Dr. Strangelove said:


> Crawlspace/basement, garage door on it to be able to store boats, jetskis, patio furniture in the offseason, etc.
> 
> Few more things to think about:
> 
> ...



Defenatley do a garage door.


----------



## Doc_5729 (May 25, 2013)

madsam said:


> I have never seen a slab foundation on anything but level lots.I  am
> under the assumption that most high end homes are on crawl spaces.
> I am a R.E. Broker and I must say that 90% of the slabs laid on our
> fine red Ga. clay have cracks running atleast through the garage,with
> most running through the living quarters of the house.



That is the results of poor construction. Most older slab homes had a perimeter footing and that was it. The structural support for the interior of the house was sitting on a 3-4 inch slab with nothing under it.

Extreme weigh (roof loads etc) cause the slabs to settle and crack. 

There should have been "grade beams" (interior footings) dug under those walls to handle the loads. If done properly, the slab will not crack. 

Like most of ya'll, I've owned or lived in all three, slab, crawl space and basement and I would never own another slab house.


----------



## Artfuldodger (May 26, 2013)

The crawlspace has an advantage for running wires for speakers, phones, tv's, etc. With wireless technology maybe that's not as important as it used to be. Remodeling is easier if you decide you want a clawfoot tub or bowl sink in your bathroom.
Our air handler/furnace is under the house instead of in the attic. It's easier and cooler to perform maintenance on anything under a house than in the attic.
The only down side to a crawlspace is if you play records at a party and your turntable's tonearm weight is below 1.5 grams, it might skip when fat people dance.


----------



## jiminbogart (May 27, 2013)

The posts above have just about covered it.

The only thing I can ad is that I tell buyers(I'm a builder) that a house on a basement foundation IS a slab house.

I have yet to see a basement on a crawl. The 100's of basement houses I have built have all been on slabs.

I have never been a fan of the crawlspace foundation.
I don't like the moldy/musty airspace under the house. There are ways to mitigate that now. They involve sealing the crawlspace(keep the hot/humid air out) and conditioning it.


----------



## jiminbogart (May 27, 2013)

Nuttin Better said:


> Crawl Space or basment if the grade of the lot allows one



You can put a basement on any lot regardless of the topo.

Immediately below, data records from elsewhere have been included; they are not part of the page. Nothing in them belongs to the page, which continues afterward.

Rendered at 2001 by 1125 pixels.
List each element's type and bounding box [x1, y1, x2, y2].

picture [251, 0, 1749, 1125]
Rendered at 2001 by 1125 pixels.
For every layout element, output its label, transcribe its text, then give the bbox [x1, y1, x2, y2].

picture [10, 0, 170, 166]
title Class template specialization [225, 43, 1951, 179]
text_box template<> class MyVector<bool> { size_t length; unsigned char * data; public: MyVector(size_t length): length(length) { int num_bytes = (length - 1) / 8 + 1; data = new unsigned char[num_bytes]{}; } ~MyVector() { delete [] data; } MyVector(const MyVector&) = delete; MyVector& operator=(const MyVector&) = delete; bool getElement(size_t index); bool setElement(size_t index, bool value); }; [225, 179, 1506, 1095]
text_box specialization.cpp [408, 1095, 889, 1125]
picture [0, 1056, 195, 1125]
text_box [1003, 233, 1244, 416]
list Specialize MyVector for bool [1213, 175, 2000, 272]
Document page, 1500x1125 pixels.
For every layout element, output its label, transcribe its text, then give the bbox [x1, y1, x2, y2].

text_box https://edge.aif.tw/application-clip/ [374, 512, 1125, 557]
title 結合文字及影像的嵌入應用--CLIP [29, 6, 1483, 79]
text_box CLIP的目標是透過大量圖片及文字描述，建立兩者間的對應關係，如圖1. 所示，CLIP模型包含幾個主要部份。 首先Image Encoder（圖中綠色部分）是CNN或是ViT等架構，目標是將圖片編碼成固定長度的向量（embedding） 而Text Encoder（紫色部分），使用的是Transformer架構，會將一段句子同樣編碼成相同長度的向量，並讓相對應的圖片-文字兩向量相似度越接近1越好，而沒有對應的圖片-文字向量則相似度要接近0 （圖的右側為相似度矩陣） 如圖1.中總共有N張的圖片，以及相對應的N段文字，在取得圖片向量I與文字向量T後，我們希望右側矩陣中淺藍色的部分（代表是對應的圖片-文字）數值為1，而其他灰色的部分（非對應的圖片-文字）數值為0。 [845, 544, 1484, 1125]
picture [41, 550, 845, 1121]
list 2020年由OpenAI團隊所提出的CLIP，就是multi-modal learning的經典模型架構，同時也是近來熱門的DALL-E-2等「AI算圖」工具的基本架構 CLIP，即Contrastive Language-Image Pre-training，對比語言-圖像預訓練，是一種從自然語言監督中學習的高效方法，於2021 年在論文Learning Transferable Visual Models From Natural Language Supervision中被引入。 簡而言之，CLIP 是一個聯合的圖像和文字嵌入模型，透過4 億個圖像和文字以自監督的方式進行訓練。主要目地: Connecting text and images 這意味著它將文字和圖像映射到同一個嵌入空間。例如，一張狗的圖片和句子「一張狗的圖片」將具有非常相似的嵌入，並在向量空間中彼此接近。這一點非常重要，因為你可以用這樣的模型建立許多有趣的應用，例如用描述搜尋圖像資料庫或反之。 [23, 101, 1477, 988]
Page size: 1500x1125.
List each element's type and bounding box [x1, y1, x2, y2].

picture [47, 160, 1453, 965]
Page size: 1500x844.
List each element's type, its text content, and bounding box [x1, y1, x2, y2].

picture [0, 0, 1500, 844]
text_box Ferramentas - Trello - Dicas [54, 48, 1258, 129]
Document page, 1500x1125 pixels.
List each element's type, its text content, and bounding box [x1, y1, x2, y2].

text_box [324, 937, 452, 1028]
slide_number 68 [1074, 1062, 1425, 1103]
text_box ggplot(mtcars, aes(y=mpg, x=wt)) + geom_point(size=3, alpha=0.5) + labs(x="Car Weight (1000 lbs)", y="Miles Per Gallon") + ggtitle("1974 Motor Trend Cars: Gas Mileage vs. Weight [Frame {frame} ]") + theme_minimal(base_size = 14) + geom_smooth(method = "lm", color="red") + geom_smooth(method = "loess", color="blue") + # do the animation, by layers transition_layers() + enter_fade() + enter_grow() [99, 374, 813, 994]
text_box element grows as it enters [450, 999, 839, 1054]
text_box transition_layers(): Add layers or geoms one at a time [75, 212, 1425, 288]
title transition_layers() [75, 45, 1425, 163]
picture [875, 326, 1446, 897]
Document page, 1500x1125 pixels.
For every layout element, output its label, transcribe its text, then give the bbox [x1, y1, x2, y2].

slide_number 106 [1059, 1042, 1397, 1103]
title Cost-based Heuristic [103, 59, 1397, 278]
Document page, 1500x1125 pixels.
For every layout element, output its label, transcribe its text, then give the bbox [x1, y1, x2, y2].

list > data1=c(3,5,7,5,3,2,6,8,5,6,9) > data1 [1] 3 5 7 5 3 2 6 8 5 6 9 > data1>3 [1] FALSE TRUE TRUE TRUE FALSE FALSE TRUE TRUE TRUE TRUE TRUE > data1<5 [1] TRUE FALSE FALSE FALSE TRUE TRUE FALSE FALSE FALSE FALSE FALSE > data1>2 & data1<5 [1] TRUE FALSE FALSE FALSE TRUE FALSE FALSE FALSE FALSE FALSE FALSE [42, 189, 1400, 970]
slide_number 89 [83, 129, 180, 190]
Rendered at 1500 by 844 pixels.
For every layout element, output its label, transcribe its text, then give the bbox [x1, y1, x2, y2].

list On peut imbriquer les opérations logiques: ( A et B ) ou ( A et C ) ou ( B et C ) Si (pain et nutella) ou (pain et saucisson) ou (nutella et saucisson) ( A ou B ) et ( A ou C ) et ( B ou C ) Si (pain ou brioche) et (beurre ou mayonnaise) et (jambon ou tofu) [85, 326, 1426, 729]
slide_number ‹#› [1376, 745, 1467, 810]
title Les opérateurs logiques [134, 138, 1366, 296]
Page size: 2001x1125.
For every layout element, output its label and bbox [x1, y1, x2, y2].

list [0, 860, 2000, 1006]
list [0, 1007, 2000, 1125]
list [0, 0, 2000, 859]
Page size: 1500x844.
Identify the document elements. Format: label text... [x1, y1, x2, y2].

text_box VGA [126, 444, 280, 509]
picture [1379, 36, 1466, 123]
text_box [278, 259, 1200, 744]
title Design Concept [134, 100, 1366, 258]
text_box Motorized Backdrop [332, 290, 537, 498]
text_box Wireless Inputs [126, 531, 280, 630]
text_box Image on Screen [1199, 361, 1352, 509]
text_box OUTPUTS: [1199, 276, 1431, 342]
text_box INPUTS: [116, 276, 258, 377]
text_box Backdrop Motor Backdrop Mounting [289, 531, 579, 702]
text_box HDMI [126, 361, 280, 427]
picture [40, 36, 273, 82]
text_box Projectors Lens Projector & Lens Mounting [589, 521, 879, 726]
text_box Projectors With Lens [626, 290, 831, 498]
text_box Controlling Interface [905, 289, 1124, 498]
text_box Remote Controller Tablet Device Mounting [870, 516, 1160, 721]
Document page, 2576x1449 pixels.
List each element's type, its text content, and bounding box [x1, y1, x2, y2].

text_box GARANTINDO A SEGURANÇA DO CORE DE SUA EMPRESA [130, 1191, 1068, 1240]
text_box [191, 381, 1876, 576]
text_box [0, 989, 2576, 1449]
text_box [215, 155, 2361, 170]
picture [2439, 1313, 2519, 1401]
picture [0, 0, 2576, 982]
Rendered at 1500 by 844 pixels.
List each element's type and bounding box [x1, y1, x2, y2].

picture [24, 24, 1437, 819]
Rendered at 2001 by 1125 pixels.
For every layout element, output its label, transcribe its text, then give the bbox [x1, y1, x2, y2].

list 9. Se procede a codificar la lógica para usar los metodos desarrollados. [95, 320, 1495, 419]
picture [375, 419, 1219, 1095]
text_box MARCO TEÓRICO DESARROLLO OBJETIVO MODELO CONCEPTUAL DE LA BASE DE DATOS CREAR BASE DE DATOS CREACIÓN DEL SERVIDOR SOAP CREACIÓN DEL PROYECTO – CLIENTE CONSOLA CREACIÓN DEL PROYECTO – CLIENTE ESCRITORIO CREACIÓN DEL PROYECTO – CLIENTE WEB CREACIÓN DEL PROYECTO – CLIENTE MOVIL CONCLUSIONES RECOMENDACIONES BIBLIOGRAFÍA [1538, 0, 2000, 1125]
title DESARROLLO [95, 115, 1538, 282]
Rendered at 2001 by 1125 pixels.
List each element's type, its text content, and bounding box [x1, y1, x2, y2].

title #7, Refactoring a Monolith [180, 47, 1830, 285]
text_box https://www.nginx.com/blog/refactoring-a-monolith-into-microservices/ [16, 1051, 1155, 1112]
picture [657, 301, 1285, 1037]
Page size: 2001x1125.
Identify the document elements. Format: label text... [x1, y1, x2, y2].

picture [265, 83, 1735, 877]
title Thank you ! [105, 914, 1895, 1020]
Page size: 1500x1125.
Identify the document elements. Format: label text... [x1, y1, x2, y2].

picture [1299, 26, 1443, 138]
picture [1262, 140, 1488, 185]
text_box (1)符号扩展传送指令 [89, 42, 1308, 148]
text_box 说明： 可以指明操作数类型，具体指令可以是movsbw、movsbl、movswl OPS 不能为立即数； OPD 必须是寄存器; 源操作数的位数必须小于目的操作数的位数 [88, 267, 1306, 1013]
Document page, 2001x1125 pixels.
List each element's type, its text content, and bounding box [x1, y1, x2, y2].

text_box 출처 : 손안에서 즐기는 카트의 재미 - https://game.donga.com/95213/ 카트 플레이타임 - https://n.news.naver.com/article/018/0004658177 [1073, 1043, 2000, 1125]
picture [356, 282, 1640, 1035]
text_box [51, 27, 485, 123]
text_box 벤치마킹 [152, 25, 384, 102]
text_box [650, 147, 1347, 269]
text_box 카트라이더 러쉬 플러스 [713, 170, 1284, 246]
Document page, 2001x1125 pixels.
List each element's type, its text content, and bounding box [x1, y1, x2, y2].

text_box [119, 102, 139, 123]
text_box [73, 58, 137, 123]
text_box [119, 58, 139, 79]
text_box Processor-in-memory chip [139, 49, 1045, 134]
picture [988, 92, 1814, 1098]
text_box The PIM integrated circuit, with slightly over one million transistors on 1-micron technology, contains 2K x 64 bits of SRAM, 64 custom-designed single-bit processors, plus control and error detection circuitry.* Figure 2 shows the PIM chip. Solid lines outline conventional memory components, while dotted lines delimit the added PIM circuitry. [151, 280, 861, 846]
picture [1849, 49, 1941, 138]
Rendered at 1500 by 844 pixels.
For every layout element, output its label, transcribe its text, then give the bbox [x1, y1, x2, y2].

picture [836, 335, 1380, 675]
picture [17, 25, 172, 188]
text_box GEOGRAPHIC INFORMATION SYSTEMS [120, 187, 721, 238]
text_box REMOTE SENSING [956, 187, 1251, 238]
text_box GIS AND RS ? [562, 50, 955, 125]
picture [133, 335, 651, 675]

I have seen basements on perfectly flat lots. You just need to get creative with a little backfill and maybe a retaining wall or two.


----------



## crackerdave (May 28, 2013)

scott44 said:


> Crawlspace for all the above reasons...and more



If you build on a slab, make sure to use type k copper for all water lines in or under the concrete.Concrete will eat holes in thin-walled copper pipe.
Having done a lot of plumbing work, I prefer a crawlspace.I would also build a "rabbit hole" with a trap door in the house floor for a storm shelter.


----------



## southernman13 (May 28, 2013)

*Copper*

What other alternatives for plumbing tubing shoal be considered. Don't want to get caught up in any of the polybutylene scenarios again. Thanks for all the reply's


----------



## Resica (May 29, 2013)

jiminbogart said:


> The posts above have just about covered it.
> 
> The only thing I can ad is that I tell buyers(I'm a builder) that a house on a basement foundation IS a slab house.
> 
> ...



What do you mean?


----------



## crackerdave (Jun 9, 2013)

southernman13 said:


> What other alternatives for plumbing tubing shoal be considered. Don't want to get caught up in any of the polybutylene scenarios again. Thanks for all the reply's



I'm convinced that type k copper is the most reliable under or in a concrete slab.It's expensive, but why not pipe it right the first time? Fixing a pipe in or under a slab ain't cheap.
Put armoflex insulation on the pipe wherever it goes through the floor, and mark the cold stub-up with blue paint and the hot with red.


----------